_WHAT IS REQUIRED_: Go through the data and report each line that holds the string "https".

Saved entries
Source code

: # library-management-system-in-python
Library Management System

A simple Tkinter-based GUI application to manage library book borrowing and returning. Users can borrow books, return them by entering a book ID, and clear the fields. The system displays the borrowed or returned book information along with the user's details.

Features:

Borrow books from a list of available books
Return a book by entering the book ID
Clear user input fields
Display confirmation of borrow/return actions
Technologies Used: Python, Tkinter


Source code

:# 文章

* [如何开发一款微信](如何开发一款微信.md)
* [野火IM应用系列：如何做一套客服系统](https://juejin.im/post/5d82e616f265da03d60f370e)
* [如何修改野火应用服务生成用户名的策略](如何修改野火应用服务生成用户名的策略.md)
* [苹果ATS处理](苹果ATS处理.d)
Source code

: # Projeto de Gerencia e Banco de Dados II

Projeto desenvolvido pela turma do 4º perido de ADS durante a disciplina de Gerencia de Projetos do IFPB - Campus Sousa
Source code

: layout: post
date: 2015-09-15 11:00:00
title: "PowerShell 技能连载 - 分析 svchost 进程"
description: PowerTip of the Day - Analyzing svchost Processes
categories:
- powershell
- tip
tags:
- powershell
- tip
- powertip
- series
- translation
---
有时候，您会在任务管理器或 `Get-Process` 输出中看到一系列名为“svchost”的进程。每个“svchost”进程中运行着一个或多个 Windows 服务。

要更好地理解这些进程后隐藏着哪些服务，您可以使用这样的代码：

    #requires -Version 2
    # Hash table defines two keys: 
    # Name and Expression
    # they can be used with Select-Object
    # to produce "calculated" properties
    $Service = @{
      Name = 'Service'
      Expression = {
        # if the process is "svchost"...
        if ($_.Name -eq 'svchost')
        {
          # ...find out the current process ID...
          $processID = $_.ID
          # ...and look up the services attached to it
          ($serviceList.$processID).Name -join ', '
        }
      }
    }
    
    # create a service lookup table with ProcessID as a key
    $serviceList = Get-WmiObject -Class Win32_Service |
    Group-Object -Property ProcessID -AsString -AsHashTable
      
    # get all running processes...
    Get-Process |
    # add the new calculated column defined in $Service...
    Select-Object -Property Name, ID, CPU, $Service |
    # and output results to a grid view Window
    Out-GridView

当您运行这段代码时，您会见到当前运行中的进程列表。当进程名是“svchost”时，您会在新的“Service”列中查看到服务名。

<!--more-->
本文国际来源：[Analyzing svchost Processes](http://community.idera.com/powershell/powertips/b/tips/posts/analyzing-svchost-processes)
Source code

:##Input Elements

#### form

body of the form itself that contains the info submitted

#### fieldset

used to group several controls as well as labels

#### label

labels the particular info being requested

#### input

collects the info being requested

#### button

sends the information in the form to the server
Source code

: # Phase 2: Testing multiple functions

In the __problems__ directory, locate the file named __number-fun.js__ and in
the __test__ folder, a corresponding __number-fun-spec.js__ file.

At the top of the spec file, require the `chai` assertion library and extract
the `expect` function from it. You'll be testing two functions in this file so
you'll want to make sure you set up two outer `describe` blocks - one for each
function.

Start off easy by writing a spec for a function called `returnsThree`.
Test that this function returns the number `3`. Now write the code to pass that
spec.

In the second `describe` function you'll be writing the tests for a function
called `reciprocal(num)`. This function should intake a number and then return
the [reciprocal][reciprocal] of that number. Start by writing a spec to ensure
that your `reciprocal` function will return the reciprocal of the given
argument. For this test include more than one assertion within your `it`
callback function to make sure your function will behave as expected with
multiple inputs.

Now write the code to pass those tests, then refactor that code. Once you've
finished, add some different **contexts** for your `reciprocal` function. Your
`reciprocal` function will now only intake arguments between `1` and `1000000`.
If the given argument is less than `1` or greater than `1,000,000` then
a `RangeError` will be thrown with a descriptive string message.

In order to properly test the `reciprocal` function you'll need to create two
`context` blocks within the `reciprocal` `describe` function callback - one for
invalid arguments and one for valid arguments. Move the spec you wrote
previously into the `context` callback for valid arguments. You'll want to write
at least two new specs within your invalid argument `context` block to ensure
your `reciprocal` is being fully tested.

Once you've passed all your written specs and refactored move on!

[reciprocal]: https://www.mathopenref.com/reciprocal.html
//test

_TASK RESPONSE_:
* [野火IM应用系列：如何做一套客服系统](https://juejin.im/post/5d82e616f265da03d60f370e)
[reciprocal]: https://www.mathopenref.com/reciprocal.html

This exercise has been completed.